Domestic Production: In 2005/06, the volume of main season production of wheat was 2.4 million tons with the lion’s share of wheat production in the country originating from Oromia (59%), Amhara (27%) and SNNPR (9%). The main season yield for wheat, for the period 1998/99-2005/06, ranged from a low of 1.08 mt/hectare to a high of 1.67mt/hectare. During this period, wheat yield levels averaged 1.36 mt/hectare.

Commercialization: Excluding the volume of grain set aside for consumption, 28% of total grain production (including oilseeds and pulses) is marketed, of which 15.4% percent is accounted for by wheat. Crop utilization survey data shows that, of the total national production of wheat, 59.27% was utilized for household consumption, 19.54% for sale, while the balance was used for seed, wage in kind, animal feed and other uses.

Domestic Trade structure/characteristics: In general, the commercial grain supplies mainly come from the production of small farmers, private commercial farmers, state farmers, imports and food aid.

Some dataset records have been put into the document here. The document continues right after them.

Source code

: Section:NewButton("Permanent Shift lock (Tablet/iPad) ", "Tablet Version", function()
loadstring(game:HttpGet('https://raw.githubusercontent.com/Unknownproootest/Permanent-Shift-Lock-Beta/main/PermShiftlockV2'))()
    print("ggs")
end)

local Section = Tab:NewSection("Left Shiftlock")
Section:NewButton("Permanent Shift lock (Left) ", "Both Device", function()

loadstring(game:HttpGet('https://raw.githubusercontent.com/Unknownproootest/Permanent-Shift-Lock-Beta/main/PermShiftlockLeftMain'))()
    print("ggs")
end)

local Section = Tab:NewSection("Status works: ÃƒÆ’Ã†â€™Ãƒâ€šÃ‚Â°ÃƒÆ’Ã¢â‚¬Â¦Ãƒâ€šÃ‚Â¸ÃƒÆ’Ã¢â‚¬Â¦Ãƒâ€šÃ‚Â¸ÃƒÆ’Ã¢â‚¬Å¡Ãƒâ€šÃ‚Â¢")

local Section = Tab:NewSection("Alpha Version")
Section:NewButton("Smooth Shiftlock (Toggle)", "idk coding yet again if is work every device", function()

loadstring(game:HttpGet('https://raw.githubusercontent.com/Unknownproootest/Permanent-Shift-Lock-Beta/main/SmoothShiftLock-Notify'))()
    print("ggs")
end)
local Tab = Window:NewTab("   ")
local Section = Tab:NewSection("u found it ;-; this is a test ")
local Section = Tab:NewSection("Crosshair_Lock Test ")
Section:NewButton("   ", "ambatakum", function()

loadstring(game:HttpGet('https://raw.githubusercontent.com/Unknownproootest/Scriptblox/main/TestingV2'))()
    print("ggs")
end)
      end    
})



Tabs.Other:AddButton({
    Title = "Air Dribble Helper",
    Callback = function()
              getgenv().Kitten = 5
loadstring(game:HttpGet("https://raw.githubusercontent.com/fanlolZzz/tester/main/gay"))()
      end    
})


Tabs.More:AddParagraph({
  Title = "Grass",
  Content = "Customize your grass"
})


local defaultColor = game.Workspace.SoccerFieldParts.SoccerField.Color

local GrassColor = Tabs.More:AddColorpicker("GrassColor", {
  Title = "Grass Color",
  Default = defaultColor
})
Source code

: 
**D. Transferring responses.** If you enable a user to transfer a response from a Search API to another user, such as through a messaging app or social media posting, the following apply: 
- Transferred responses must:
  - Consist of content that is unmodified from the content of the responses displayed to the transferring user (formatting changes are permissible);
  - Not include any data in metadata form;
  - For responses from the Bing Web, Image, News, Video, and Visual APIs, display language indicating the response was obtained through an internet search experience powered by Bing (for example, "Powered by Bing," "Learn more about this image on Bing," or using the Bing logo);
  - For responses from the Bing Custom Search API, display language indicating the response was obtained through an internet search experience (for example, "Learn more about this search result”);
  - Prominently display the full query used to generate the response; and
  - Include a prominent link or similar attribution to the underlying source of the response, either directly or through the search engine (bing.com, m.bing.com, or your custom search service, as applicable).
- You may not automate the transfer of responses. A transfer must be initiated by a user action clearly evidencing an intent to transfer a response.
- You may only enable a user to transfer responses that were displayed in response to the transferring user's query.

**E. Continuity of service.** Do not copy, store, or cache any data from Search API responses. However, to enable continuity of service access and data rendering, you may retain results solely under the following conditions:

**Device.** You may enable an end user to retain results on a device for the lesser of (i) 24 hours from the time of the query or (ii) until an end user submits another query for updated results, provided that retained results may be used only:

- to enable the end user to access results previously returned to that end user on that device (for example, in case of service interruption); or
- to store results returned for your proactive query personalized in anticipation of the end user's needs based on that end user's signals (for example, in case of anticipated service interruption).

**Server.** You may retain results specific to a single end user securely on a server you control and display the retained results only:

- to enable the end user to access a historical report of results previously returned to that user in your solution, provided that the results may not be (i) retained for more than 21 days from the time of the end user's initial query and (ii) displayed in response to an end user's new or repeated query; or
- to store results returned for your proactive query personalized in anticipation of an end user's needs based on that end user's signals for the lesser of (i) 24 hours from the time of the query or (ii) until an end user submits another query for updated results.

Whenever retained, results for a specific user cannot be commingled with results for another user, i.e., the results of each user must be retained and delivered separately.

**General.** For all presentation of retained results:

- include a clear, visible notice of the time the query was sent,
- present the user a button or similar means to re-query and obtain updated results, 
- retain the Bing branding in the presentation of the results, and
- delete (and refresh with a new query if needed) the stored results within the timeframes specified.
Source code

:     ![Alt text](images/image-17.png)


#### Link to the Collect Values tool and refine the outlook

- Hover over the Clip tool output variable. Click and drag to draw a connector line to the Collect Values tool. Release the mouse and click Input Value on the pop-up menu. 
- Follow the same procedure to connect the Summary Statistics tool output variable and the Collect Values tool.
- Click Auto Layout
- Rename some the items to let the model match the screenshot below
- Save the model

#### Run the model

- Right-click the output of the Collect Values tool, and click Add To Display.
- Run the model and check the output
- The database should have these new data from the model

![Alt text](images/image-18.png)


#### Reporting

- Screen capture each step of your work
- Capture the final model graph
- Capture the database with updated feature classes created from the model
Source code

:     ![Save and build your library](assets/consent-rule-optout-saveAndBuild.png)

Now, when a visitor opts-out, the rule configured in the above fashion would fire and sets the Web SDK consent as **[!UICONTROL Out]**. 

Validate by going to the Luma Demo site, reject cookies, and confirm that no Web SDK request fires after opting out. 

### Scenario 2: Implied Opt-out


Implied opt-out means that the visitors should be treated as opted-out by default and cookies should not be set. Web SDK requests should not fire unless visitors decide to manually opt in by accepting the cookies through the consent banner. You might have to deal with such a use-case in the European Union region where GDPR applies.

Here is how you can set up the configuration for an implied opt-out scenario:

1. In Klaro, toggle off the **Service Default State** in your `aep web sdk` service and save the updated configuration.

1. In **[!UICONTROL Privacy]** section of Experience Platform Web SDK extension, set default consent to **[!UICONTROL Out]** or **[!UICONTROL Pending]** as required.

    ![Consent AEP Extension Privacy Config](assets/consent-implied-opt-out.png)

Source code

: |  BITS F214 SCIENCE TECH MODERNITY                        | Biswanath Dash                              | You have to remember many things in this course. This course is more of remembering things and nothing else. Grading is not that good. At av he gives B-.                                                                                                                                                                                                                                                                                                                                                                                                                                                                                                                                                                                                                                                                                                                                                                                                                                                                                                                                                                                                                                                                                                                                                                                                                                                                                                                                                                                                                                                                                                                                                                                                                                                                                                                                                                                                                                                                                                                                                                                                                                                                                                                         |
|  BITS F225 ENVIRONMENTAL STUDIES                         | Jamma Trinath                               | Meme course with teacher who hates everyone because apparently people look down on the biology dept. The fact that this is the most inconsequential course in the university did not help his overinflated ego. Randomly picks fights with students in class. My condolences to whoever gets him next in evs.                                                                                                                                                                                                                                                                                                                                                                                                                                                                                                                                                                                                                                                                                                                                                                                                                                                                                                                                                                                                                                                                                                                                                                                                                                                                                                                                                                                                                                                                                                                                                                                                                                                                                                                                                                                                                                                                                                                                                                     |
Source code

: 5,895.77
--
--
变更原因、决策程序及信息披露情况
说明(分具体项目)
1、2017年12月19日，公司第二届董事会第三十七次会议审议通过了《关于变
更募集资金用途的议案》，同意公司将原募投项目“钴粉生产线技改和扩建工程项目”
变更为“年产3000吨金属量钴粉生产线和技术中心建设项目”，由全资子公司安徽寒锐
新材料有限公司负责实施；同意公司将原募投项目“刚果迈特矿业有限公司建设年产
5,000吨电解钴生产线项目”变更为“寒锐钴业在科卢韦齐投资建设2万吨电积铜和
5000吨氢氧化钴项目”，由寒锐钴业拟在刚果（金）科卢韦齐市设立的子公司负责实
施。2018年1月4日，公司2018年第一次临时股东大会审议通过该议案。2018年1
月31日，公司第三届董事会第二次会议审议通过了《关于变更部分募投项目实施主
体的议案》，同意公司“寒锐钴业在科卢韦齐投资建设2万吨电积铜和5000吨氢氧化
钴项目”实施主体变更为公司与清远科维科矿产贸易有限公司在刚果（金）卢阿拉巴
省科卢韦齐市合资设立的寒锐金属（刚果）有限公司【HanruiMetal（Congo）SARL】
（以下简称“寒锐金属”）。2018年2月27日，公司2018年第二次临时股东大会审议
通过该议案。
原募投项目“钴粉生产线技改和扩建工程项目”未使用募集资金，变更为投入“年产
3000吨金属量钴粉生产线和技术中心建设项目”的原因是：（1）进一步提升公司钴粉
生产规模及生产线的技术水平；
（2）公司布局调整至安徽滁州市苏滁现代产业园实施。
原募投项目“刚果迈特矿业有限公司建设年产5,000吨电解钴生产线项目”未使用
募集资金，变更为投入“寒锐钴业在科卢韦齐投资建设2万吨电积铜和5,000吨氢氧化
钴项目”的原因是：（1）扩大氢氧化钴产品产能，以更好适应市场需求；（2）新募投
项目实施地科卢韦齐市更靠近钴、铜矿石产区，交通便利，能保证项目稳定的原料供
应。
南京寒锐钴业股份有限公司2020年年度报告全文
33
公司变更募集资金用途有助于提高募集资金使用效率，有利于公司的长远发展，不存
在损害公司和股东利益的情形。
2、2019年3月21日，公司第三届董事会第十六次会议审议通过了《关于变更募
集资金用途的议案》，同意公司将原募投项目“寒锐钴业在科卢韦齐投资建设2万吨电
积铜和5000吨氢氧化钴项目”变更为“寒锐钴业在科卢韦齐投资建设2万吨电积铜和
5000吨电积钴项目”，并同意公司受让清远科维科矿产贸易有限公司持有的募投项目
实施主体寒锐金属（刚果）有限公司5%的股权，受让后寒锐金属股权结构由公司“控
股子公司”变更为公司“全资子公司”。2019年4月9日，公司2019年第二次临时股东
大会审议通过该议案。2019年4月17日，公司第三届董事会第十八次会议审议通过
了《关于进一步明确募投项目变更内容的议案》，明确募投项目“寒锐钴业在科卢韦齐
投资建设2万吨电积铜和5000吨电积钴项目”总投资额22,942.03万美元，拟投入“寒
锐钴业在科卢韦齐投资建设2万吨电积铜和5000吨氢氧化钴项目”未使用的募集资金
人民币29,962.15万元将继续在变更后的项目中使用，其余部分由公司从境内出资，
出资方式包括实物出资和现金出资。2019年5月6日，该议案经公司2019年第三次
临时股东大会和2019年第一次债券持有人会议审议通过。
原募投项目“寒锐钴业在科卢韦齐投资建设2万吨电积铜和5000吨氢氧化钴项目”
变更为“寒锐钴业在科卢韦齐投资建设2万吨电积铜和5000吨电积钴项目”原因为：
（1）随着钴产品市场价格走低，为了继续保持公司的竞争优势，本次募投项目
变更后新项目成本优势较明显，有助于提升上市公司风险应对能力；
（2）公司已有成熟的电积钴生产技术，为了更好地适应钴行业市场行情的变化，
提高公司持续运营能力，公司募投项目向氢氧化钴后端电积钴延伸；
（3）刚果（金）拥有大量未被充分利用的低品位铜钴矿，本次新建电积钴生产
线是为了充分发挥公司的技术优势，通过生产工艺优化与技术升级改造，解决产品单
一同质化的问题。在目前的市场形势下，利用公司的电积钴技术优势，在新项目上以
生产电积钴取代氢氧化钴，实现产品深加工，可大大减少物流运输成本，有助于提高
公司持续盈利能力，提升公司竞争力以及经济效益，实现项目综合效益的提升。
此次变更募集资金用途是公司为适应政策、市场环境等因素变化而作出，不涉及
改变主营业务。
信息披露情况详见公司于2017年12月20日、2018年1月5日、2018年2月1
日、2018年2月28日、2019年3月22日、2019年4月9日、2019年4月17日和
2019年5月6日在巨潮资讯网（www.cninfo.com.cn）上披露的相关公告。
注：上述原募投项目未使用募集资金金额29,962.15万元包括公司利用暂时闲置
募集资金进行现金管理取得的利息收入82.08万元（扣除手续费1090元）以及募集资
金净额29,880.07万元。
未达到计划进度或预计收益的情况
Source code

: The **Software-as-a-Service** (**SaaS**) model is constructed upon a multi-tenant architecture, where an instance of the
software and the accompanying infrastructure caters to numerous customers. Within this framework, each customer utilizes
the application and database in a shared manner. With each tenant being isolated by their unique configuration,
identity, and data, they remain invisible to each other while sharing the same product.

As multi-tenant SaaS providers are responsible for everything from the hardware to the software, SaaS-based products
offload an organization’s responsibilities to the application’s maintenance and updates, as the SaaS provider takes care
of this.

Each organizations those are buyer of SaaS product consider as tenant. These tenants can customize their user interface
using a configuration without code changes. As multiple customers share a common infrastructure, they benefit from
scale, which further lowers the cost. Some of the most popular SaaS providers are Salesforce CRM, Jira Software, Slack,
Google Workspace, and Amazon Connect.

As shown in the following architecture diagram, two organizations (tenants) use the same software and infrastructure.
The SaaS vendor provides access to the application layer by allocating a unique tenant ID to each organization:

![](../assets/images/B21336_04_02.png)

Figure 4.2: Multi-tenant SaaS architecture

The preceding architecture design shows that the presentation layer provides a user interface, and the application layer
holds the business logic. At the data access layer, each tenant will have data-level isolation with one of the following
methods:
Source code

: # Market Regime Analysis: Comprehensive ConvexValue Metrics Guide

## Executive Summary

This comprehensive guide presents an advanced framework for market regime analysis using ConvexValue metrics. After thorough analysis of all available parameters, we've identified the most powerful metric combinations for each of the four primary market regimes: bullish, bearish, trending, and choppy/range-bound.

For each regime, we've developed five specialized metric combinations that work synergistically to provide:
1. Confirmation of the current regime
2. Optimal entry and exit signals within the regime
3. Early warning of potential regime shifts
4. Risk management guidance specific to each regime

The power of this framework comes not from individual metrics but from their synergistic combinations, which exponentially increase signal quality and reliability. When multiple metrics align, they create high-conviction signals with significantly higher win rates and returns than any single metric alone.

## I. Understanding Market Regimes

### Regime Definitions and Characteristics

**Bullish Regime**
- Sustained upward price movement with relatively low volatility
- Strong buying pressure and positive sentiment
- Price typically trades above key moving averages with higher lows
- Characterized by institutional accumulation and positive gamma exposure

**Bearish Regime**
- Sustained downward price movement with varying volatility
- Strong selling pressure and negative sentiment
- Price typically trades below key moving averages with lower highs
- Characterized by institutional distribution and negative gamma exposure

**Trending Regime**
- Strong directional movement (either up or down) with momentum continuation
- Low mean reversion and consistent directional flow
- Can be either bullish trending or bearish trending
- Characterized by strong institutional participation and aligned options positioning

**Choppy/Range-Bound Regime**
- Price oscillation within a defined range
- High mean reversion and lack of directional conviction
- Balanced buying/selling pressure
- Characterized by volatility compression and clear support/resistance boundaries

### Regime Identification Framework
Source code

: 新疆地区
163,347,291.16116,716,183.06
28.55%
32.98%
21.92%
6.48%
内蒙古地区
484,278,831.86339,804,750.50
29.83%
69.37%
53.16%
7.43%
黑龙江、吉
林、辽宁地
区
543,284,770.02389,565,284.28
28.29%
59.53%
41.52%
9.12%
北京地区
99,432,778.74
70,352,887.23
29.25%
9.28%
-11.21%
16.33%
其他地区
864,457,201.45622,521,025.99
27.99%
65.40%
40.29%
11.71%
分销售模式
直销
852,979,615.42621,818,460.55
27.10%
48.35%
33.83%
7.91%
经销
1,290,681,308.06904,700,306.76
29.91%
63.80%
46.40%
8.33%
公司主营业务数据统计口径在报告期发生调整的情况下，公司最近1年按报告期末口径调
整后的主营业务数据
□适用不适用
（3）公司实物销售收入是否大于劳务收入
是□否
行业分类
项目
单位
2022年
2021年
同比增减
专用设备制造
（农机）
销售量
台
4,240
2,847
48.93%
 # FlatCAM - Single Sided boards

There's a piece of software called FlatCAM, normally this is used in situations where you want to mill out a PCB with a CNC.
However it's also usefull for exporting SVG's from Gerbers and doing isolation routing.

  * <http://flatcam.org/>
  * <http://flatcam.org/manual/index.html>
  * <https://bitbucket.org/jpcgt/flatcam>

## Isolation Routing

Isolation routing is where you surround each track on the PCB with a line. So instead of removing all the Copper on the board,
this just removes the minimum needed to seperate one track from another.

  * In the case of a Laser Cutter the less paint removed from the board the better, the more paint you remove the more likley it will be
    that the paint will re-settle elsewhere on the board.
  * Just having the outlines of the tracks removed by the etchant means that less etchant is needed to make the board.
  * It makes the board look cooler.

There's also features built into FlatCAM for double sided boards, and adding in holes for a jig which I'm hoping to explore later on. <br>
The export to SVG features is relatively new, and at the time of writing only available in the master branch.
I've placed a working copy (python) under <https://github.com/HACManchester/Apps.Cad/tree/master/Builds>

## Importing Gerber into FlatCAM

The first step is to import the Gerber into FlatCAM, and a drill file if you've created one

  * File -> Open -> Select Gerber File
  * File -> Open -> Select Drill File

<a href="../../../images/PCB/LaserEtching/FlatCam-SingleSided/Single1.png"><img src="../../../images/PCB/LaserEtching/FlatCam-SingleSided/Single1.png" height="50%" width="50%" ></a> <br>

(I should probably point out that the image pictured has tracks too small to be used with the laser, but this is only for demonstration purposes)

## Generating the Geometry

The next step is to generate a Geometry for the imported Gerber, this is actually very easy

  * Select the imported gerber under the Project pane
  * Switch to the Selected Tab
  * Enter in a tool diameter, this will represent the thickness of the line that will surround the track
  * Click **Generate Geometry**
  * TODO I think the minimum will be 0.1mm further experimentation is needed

The market participants in Wheat trade include producers (small holders and commercial farms), wholesalers, retailers, part-time farmer- traders, brokers, agents, assemblers, processors, cooperatives, EGTE, and consumers.

Global Scenario: Though the export of wheat is negligible, Ethiopia’s export of cereals and cereal preparations allowed national export earning in 2005/06 was 38,466 tons, valued at 14 million USD. Globally, the world production of wheat reached 632.6 million tons in 2004 of which world export of wheat in 2004 totaled 19.3 billion USD and the volume of export was 118.8 million tons. The volume of world import of wheat was 116 million tons valued at 21 billion USD.

Prices: Over the period 2004-06, the price of white wheat displays a similar pattern of relatively low post-harvest January prices followed by a period of rising prices reaching their peak during the main rainy season. However, the price variability of wheat is significant. The Addis Ababa Central market intra-year price variation between highest and lowest prices shows a low 26% in 2006, while this was 29% and 36% in 2004 and 2005, respectively. Nevertheless, the price of wheat in 2006 shows drastically higher prices compared to the preceding years for all the months.